ENTRIES SUPPLIED
BEGIN
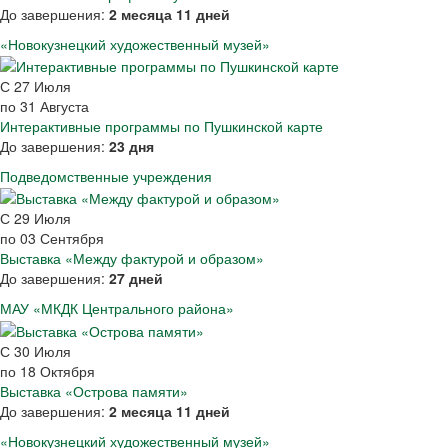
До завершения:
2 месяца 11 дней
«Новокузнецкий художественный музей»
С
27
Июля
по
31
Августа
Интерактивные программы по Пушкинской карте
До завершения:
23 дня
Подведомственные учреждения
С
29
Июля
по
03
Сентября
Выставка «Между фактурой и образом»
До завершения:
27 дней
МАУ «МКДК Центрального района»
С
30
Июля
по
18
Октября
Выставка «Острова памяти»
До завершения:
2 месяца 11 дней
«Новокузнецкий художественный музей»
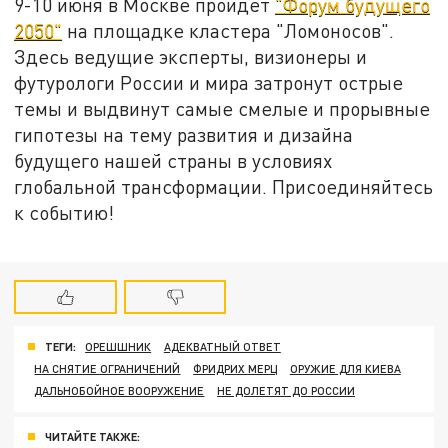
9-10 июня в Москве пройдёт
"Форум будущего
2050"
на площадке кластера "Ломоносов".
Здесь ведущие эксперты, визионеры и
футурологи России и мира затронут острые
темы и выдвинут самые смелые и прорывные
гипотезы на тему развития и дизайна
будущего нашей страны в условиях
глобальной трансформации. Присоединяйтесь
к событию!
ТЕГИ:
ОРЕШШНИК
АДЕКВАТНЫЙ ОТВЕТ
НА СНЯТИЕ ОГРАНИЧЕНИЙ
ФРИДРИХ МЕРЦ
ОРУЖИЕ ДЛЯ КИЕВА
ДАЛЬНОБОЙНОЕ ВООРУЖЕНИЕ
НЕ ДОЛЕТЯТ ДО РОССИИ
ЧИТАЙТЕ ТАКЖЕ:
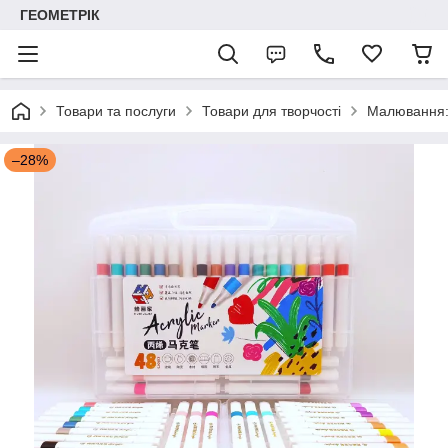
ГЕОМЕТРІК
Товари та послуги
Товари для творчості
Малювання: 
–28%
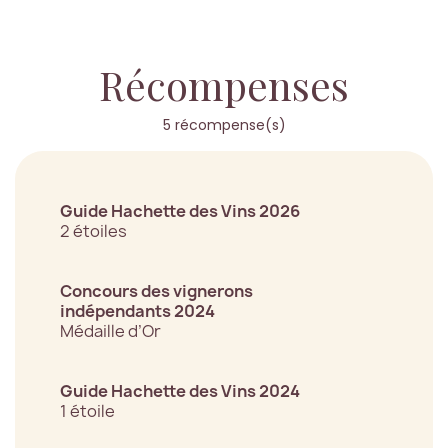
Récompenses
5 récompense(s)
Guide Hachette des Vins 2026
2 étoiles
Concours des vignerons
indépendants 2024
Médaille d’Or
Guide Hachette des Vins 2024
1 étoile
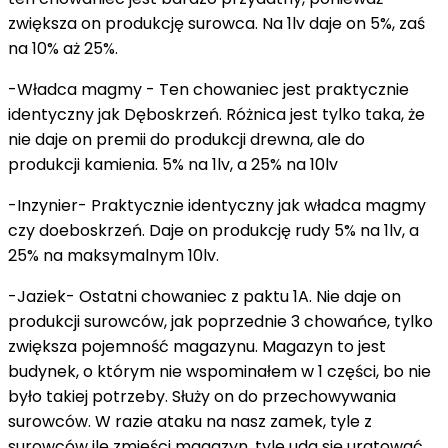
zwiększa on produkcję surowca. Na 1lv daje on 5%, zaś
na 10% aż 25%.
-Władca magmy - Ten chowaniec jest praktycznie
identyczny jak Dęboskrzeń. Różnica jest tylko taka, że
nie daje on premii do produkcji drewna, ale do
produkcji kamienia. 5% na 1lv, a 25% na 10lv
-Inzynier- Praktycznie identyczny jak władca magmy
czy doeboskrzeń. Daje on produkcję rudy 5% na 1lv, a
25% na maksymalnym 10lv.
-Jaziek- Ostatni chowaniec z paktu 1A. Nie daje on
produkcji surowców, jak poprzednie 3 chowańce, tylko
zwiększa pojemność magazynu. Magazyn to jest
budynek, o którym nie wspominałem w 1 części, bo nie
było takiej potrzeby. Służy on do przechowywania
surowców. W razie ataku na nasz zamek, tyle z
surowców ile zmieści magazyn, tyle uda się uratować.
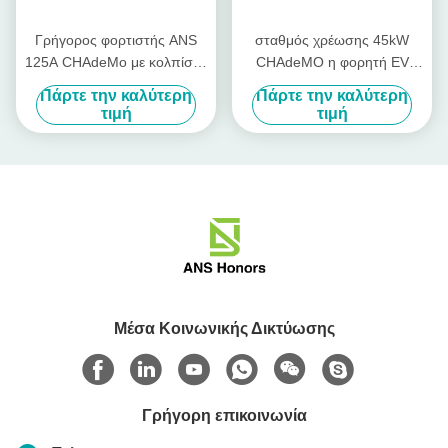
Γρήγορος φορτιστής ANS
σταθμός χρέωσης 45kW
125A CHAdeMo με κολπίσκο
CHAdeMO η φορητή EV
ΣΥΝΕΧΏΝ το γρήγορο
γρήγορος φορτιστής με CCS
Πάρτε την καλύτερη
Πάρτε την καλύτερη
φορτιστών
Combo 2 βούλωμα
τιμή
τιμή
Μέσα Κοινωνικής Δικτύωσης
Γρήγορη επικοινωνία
END
BEGIN
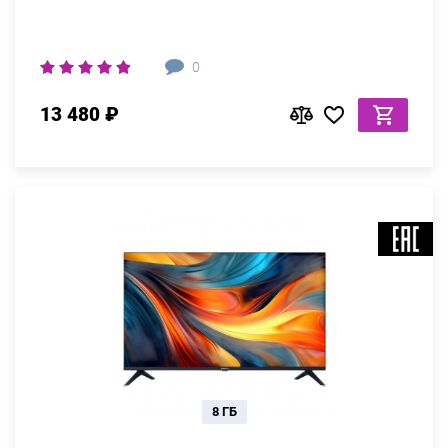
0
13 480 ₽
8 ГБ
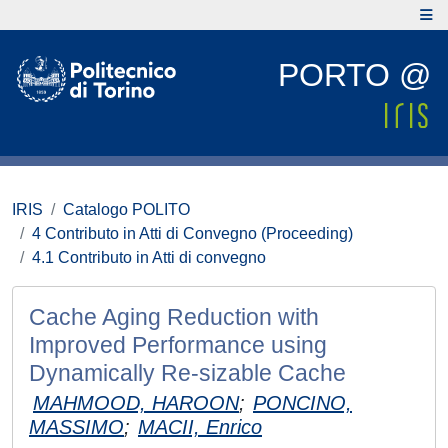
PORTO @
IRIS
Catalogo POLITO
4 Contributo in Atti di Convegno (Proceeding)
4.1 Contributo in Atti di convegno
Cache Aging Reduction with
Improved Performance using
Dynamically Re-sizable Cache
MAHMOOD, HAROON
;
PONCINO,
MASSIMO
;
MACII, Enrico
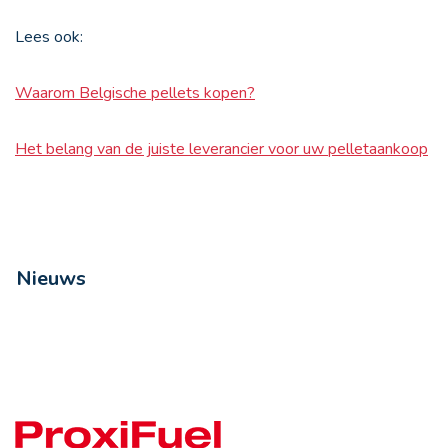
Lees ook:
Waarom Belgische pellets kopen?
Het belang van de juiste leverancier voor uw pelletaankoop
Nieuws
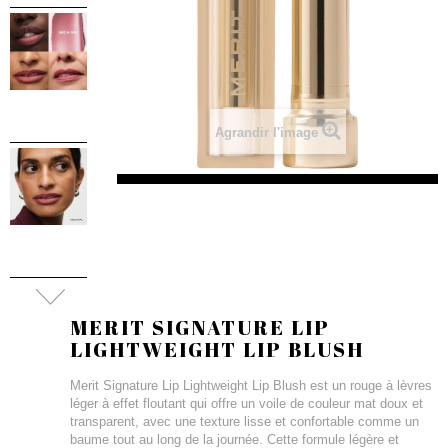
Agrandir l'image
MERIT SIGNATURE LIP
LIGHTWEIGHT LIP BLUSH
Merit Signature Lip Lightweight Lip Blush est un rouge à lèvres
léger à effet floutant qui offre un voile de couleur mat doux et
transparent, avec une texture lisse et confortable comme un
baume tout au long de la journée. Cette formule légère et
END
Could you set down, exactly as written, the lines above between the one holding "identyczny jak Dęboskrzeń." and the one holding "czy doeboskrzeń. Daje", inclusive, and nothing more?

EXERCISE RESULT
identyczny jak Dęboskrzeń. Różnica jest tylko taka, że
nie daje on premii do produkcji drewna, ale do
produkcji kamienia. 5% na 1lv, a 25% na 10lv
-Inzynier- Praktycznie identyczny jak władca magmy
czy doeboskrzeń. Daje on produkcję rudy 5% na 1lv, a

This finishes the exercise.